John and I laughed as soon as the door was closed.

"Jesus, Heid! How does it feel to get hit on by a grandpa! Holy shit", he razzed.

I was relieved he was gone. I almost felt sorry enough for him to invite him to my Christmas party. His presence felt like a repossession. Remembering how it felt to be around him or someone like him. Suffocating. It was heavy and forlorn.

I felt happy to eat alone tonight.

3 comments:

Anonymous said...

I know you never considered his advances, but when someone like that comes back into your life for a minute or two, do you ever wonder, "What if..."? Like a Star Trek episode I saw, where Whorf was bouncing between parallel universes, and each one branched out from others based on choices that were made...so if you have a choice between steak and a big portabella mushroom, another universe branches off, just like this one, but in the other universe, you choose the steak, where here and now, you stick with being a vegetarian, and eat your yummy mushroom...

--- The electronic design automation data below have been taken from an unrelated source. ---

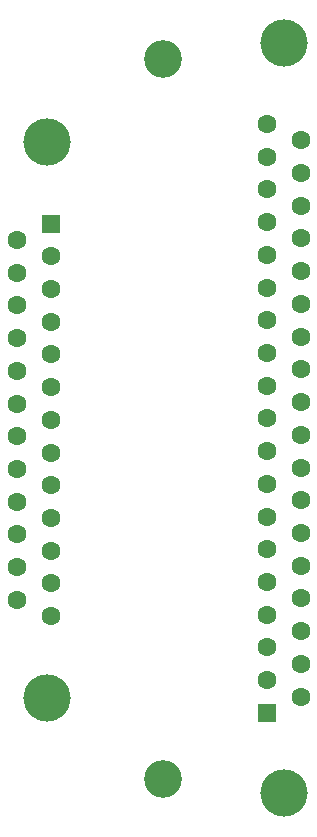
<source format=gbr>
%TF.GenerationSoftware,KiCad,Pcbnew,5.1.9-73d0e3b20d~88~ubuntu18.04.1*%
%TF.CreationDate,2021-09-13T22:15:05-04:00*%
%TF.ProjectId,adapter,61646170-7465-4722-9e6b-696361645f70,rev?*%
%TF.SameCoordinates,Original*%
%TF.FileFunction,Soldermask,Top*%
%TF.FilePolarity,Negative*%
%FSLAX46Y46*%
G04 Gerber Fmt 4.6, Leading zero omitted, Abs format (unit mm)*
G04 Created by KiCad (PCBNEW 5.1.9-73d0e3b20d~88~ubuntu18.04.1) date 2021-09-13 22:15:05*
%MOMM*%
%LPD*%
G01*
G04 APERTURE LIST*
%ADD10C,3.200000*%
%ADD11C,4.000000*%
%ADD12C,1.600000*%
%ADD13R,1.600000X1.600000*%
G04 APERTURE END LIST*
D10*
%TO.C,H2*%
X101600000Y-121920000D03*
%TD*%
%TO.C,H1*%
X101600000Y-60960000D03*
%TD*%
D11*
%TO.C,J2*%
X111825000Y-59675000D03*
X111825000Y-123175000D03*
D12*
X113245000Y-67880000D03*
X113245000Y-70650000D03*
X113245000Y-73420000D03*
X113245000Y-76190000D03*
X113245000Y-78960000D03*
X113245000Y-81730000D03*
X113245000Y-84500000D03*
X113245000Y-87270000D03*
X113245000Y-90040000D03*
X113245000Y-92810000D03*
X113245000Y-95580000D03*
X113245000Y-98350000D03*
X113245000Y-101120000D03*
X113245000Y-103890000D03*
X113245000Y-106660000D03*
X113245000Y-109430000D03*
X113245000Y-112200000D03*
X113245000Y-114970000D03*
X110405000Y-66495000D03*
X110405000Y-69265000D03*
X110405000Y-72035000D03*
X110405000Y-74805000D03*
X110405000Y-77575000D03*
X110405000Y-80345000D03*
X110405000Y-83115000D03*
X110405000Y-85885000D03*
X110405000Y-88655000D03*
X110405000Y-91425000D03*
X110405000Y-94195000D03*
X110405000Y-96965000D03*
X110405000Y-99735000D03*
X110405000Y-102505000D03*
X110405000Y-105275000D03*
X110405000Y-108045000D03*
X110405000Y-110815000D03*
X110405000Y-113585000D03*
D13*
X110405000Y-116355000D03*
%TD*%
D11*
%TO.C,J1*%
X91775000Y-115100000D03*
X91775000Y-68000000D03*
D12*
X89235000Y-106785000D03*
X89235000Y-104015000D03*
X89235000Y-101245000D03*
X89235000Y-98475000D03*
X89235000Y-95705000D03*
X89235000Y-92935000D03*
X89235000Y-90165000D03*
X89235000Y-87395000D03*
X89235000Y-84625000D03*
X89235000Y-81855000D03*
X89235000Y-79085000D03*
X89235000Y-76315000D03*
X92075000Y-108170000D03*
X92075000Y-105400000D03*
X92075000Y-102630000D03*
X92075000Y-99860000D03*
X92075000Y-97090000D03*
X92075000Y-94320000D03*
X92075000Y-91550000D03*
X92075000Y-88780000D03*
X92075000Y-86010000D03*
X92075000Y-83240000D03*
X92075000Y-80470000D03*
X92075000Y-77700000D03*
D13*
X92075000Y-74930000D03*
%TD*%
M02*

</source>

That's a complicated idea, maybe, but sometimes when I meet someone I once knew, or hear about a job I didn't get or didn't take, or whatever, I think of that episode, and I wonder if, in some other universe, I'm with that person, and what is happening in my life because of it...usually, it makes me feel like the Enterprise that wanted to be destroyed because the Borg were making their life a living hell. I feel pretty fortunate with most of my choices so far.

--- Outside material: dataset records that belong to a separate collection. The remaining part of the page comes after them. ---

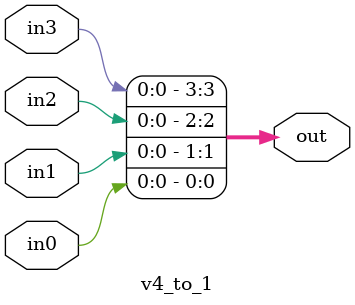
<source format=v>
module v4_to_1 (out, in0, in1, in2, in3);

output [3:0]out;
input in0, in1, in2, in3;

assign out = {in3,in2,in1,in0};

endmodule
</source>
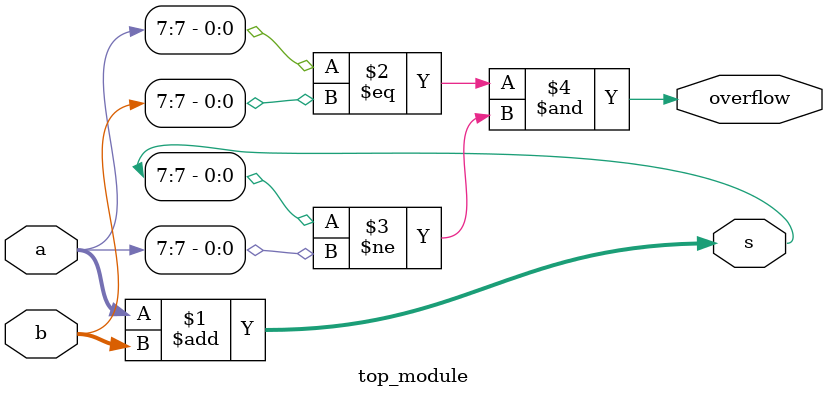
<source format=v>

module top_module (
    input [7:0] a,
    input [7:0] b,
    output [7:0] s,
    output overflow
); //
 
    assign s = (a+b);
    assign overflow = ((a[7]==b[7]) & (s[7] != a[7])); 

endmodule

</source>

Sorry if you never watched Next Generation, because then that all pretty much meant bupkis.

Anonymous said...

Get this....it was about 07:30 yesterday morning and I was pulling into my parking spot at MIA to catch my 08:55 flight to the Big D my mobile rang...by the time I was able to get to it the caller hung up....I figured it wasn't Armando since he was fast asleep....low and behold it was Gabriel...yikes....what the f%^& ? Why would he be calling me at 07:30 in the morning...I decided not to call back since i had an important interview that afternoon in Dallas and needed to be focused....i am sure it was some sort of drama or another....the last two sentences of your post reminded me of what it was like being with Gabriel at the end....suffocating...but at the same time I loved him and felt sorry for him...we learn our lessons and move on....life is better now...life is good!

Anonymous said...

Two very good comments to read this morning!

J, I know the concept. In fact it can be applied directly to Snowflake's Y. It is soooooo strange. I met him when I was younger and then again when we dated and created Snowflake. He described it as the same door opening once again in the Universe. It's a romantic idea and I am grateful for my little boy. I couldn't have done it by myself. Well, I suppose i could have paid at the sperm bank, but that's so cold and clinical. I hope that where ever he is, he's o.k.

40 Something Grandpa is just altogether not the type of person I could even go to dinner with. Maybe be friends with, but he seems like the kind of person who wouldn't understand that concept.

GF- That is too weird. DO NOT call him back, PLEASE! Suffocation in the presence of someone you loved is devastating. Fight or flight, baby. I'm glad you ran the other way. I love you.